Exercise input>
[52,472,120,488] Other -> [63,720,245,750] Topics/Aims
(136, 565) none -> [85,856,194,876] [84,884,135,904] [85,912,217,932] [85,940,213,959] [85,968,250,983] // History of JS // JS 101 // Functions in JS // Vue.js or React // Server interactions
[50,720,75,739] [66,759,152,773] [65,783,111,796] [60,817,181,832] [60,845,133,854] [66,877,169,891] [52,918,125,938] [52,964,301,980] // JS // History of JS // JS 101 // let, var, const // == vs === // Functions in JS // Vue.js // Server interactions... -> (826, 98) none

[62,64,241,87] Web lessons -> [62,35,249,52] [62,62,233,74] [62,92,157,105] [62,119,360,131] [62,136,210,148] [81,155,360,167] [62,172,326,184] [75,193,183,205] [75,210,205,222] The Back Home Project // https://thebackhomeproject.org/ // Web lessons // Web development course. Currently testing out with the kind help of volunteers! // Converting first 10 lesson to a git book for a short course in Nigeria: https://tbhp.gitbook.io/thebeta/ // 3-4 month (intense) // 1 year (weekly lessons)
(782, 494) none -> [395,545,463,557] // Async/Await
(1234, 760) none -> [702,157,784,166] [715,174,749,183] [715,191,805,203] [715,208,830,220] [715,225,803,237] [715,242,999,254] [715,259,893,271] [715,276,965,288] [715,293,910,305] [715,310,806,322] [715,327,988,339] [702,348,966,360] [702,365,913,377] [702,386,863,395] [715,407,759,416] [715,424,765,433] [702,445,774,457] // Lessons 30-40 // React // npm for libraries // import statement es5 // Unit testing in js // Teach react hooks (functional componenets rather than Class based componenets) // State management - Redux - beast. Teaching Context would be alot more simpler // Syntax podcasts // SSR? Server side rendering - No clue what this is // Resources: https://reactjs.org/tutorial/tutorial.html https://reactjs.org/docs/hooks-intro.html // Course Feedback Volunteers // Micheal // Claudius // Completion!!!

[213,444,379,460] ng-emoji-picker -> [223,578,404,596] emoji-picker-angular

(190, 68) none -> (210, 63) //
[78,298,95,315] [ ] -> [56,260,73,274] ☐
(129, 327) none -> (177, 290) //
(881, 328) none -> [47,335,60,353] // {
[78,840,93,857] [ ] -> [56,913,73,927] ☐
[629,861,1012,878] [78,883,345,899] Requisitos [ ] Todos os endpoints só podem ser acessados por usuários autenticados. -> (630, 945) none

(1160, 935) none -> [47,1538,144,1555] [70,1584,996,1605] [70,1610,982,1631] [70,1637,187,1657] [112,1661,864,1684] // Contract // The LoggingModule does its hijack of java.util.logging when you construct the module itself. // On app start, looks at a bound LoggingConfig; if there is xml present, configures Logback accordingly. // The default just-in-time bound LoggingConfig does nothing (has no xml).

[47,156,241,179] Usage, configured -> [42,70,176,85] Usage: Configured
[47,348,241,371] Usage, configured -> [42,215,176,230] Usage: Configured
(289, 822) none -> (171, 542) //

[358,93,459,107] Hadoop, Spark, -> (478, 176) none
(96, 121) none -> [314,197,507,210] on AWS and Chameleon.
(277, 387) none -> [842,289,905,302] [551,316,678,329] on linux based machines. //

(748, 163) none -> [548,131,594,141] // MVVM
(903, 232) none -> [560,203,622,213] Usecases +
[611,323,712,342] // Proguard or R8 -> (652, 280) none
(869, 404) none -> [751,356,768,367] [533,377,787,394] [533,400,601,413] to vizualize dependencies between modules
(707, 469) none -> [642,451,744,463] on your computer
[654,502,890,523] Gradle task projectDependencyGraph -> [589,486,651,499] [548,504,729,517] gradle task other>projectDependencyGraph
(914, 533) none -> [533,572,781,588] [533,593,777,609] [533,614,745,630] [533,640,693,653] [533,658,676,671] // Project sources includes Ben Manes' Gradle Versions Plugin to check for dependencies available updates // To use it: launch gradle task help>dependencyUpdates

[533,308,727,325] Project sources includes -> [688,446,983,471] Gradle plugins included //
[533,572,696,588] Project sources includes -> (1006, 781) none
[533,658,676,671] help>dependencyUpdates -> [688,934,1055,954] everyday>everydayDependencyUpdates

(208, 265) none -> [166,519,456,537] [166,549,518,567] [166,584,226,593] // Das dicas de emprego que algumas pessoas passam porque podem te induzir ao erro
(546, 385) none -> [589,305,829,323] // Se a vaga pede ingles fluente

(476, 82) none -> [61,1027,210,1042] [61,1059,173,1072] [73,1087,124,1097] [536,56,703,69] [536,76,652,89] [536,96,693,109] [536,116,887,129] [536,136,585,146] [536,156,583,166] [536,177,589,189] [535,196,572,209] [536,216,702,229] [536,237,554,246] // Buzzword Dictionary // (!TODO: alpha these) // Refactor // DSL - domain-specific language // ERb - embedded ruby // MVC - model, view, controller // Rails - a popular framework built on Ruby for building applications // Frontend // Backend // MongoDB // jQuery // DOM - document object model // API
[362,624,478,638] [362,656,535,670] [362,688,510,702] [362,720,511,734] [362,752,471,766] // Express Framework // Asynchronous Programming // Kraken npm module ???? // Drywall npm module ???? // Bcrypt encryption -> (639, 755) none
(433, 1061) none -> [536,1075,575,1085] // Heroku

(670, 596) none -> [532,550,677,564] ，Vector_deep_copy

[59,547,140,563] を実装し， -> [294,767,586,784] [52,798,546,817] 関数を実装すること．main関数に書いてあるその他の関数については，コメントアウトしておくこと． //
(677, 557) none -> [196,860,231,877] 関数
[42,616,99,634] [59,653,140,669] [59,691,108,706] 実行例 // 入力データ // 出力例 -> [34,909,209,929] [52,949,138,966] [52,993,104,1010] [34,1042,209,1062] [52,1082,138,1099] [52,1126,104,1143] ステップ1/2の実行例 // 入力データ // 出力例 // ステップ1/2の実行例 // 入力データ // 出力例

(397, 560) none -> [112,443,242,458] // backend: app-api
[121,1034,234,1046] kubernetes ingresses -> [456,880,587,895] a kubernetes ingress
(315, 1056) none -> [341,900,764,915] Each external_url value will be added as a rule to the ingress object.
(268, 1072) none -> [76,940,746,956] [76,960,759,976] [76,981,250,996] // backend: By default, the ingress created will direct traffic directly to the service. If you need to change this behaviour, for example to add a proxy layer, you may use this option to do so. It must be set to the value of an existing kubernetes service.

Work to complete>
Would you please give back all of the material above exactly as it stands?

Written answer>
[52,472,120,488] Other -> [63,720,245,750] Topics/Aims
(136, 565) none -> [85,856,194,876] [84,884,135,904] [85,912,217,932] [85,940,213,959] [85,968,250,983] // History of JS // JS 101 // Functions in JS // Vue.js or React // Server interactions
[50,720,75,739] [66,759,152,773] [65,783,111,796] [60,817,181,832] [60,845,133,854] [66,877,169,891] [52,918,125,938] [52,964,301,980] // JS // History of JS // JS 101 // let, var, const // == vs === // Functions in JS // Vue.js // Server interactions... -> (826, 98) none

[62,64,241,87] Web lessons -> [62,35,249,52] [62,62,233,74] [62,92,157,105] [62,119,360,131] [62,136,210,148] [81,155,360,167] [62,172,326,184] [75,193,183,205] [75,210,205,222] The Back Home Project // https://thebackhomeproject.org/ // Web lessons // Web development course. Currently testing out with the kind help of volunteers! // Converting first 10 lesson to a git book for a short course in Nigeria: https://tbhp.gitbook.io/thebeta/ // 3-4 month (intense) // 1 year (weekly lessons)
(782, 494) none -> [395,545,463,557] // Async/Await
(1234, 760) none -> [702,157,784,166] [715,174,749,183] [715,191,805,203] [715,208,830,220] [715,225,803,237] [715,242,999,254] [715,259,893,271] [715,276,965,288] [715,293,910,305] [715,310,806,322] [715,327,988,339] [702,348,966,360] [702,365,913,377] [702,386,863,395] [715,407,759,416] [715,424,765,433] [702,445,774,457] // Lessons 30-40 // React // npm for libraries // import statement es5 // Unit testing in js // Teach react hooks (functional componenets rather than Class based componenets) // State management - Redux - beast. Teaching Context would be alot more simpler // Syntax podcasts // SSR? Server side rendering - No clue what this is // Resources: https://reactjs.org/tutorial/tutorial.html https://reactjs.org/docs/hooks-intro.html // Course Feedback Volunteers // Micheal // Claudius // Completion!!!

[213,444,379,460] ng-emoji-picker -> [223,578,404,596] emoji-picker-angular

(190, 68) none -> (210, 63) //
[78,298,95,315] [ ] -> [56,260,73,274] ☐
(129, 327) none -> (177, 290) //
(881, 328) none -> [47,335,60,353] // {
[78,840,93,857] [ ] -> [56,913,73,927] ☐
[629,861,1012,878] [78,883,345,899] Requisitos [ ] Todos os endpoints só podem ser acessados por usuários autenticados. -> (630, 945) none

(1160, 935) none -> [47,1538,144,1555] [70,1584,996,1605] [70,1610,982,1631] [70,1637,187,1657] [112,1661,864,1684] // Contract // The LoggingModule does its hijack of java.util.logging when you construct the module itself. // On app start, looks at a bound LoggingConfig; if there is xml present, configures Logback accordingly. // The default just-in-time bound LoggingConfig does nothing (has no xml).

[47,156,241,179] Usage, configured -> [42,70,176,85] Usage: Configured
[47,348,241,371] Usage, configured -> [42,215,176,230] Usage: Configured
(289, 822) none -> (171, 542) //

[358,93,459,107] Hadoop, Spark, -> (478, 176) none
(96, 121) none -> [314,197,507,210] on AWS and Chameleon.
(277, 387) none -> [842,289,905,302] [551,316,678,329] on linux based machines. //

(748, 163) none -> [548,131,594,141] // MVVM
(903, 232) none -> [560,203,622,213] Usecases +
[611,323,712,342] // Proguard or R8 -> (652, 280) none
(869, 404) none -> [751,356,768,367] [533,377,787,394] [533,400,601,413] to vizualize dependencies between modules
(707, 469) none -> [642,451,744,463] on your computer
[654,502,890,523] Gradle task projectDependencyGraph -> [589,486,651,499] [548,504,729,517] gradle task other>projectDependencyGraph
(914, 533) none -> [533,572,781,588] [533,593,777,609] [533,614,745,630] [533,640,693,653] [533,658,676,671] // Project sources includes Ben Manes' Gradle Versions Plugin to check for dependencies available updates // To use it: launch gradle task help>dependencyUpdates

[533,308,727,325] Project sources includes -> [688,446,983,471] Gradle plugins included //
[533,572,696,588] Project sources includes -> (1006, 781) none
[533,658,676,671] help>dependencyUpdates -> [688,934,1055,954] everyday>everydayDependencyUpdates

(208, 265) none -> [166,519,456,537] [166,549,518,567] [166,584,226,593] // Das dicas de emprego que algumas pessoas passam porque podem te induzir ao erro
(546, 385) none -> [589,305,829,323] // Se a vaga pede ingles fluente

(476, 82) none -> [61,1027,210,1042] [61,1059,173,1072] [73,1087,124,1097] [536,56,703,69] [536,76,652,89] [536,96,693,109] [536,116,887,129] [536,136,585,146] [536,156,583,166] [536,177,589,189] [535,196,572,209] [536,216,702,229] [536,237,554,246] // Buzzword Dictionary // (!TODO: alpha these) // Refactor // DSL - domain-specific language // ERb - embedded ruby // MVC - model, view, controller // Rails - a popular framework built on Ruby for building applications // Frontend // Backend // MongoDB // jQuery // DOM - document object model // API
[362,624,478,638] [362,656,535,670] [362,688,510,702] [362,720,511,734] [362,752,471,766] // Express Framework // Asynchronous Programming // Kraken npm module ???? // Drywall npm module ???? // Bcrypt encryption -> (639, 755) none
(433, 1061) none -> [536,1075,575,1085] // Heroku

(670, 596) none -> [532,550,677,564] ，Vector_deep_copy

[59,547,140,563] を実装し， -> [294,767,586,784] [52,798,546,817] 関数を実装すること．main関数に書いてあるその他の関数については，コメントアウトしておくこと． //
(677, 557) none -> [196,860,231,877] 関数
[42,616,99,634] [59,653,140,669] [59,691,108,706] 実行例 // 入力データ // 出力例 -> [34,909,209,929] [52,949,138,966] [52,993,104,1010] [34,1042,209,1062] [52,1082,138,1099] [52,1126,104,1143] ステップ1/2の実行例 // 入力データ // 出力例 // ステップ1/2の実行例 // 入力データ // 出力例

(397, 560) none -> [112,443,242,458] // backend: app-api
[121,1034,234,1046] kubernetes ingresses -> [456,880,587,895] a kubernetes ingress
(315, 1056) none -> [341,900,764,915] Each external_url value will be added as a rule to the ingress object.
(268, 1072) none -> [76,940,746,956] [76,960,759,976] [76,981,250,996] // backend: By default, the ingress created will direct traffic directly to the service. If you need to change this behaviour, for example to add a proxy layer, you may use this option to do so. It must be set to the value of an existing kubernetes service.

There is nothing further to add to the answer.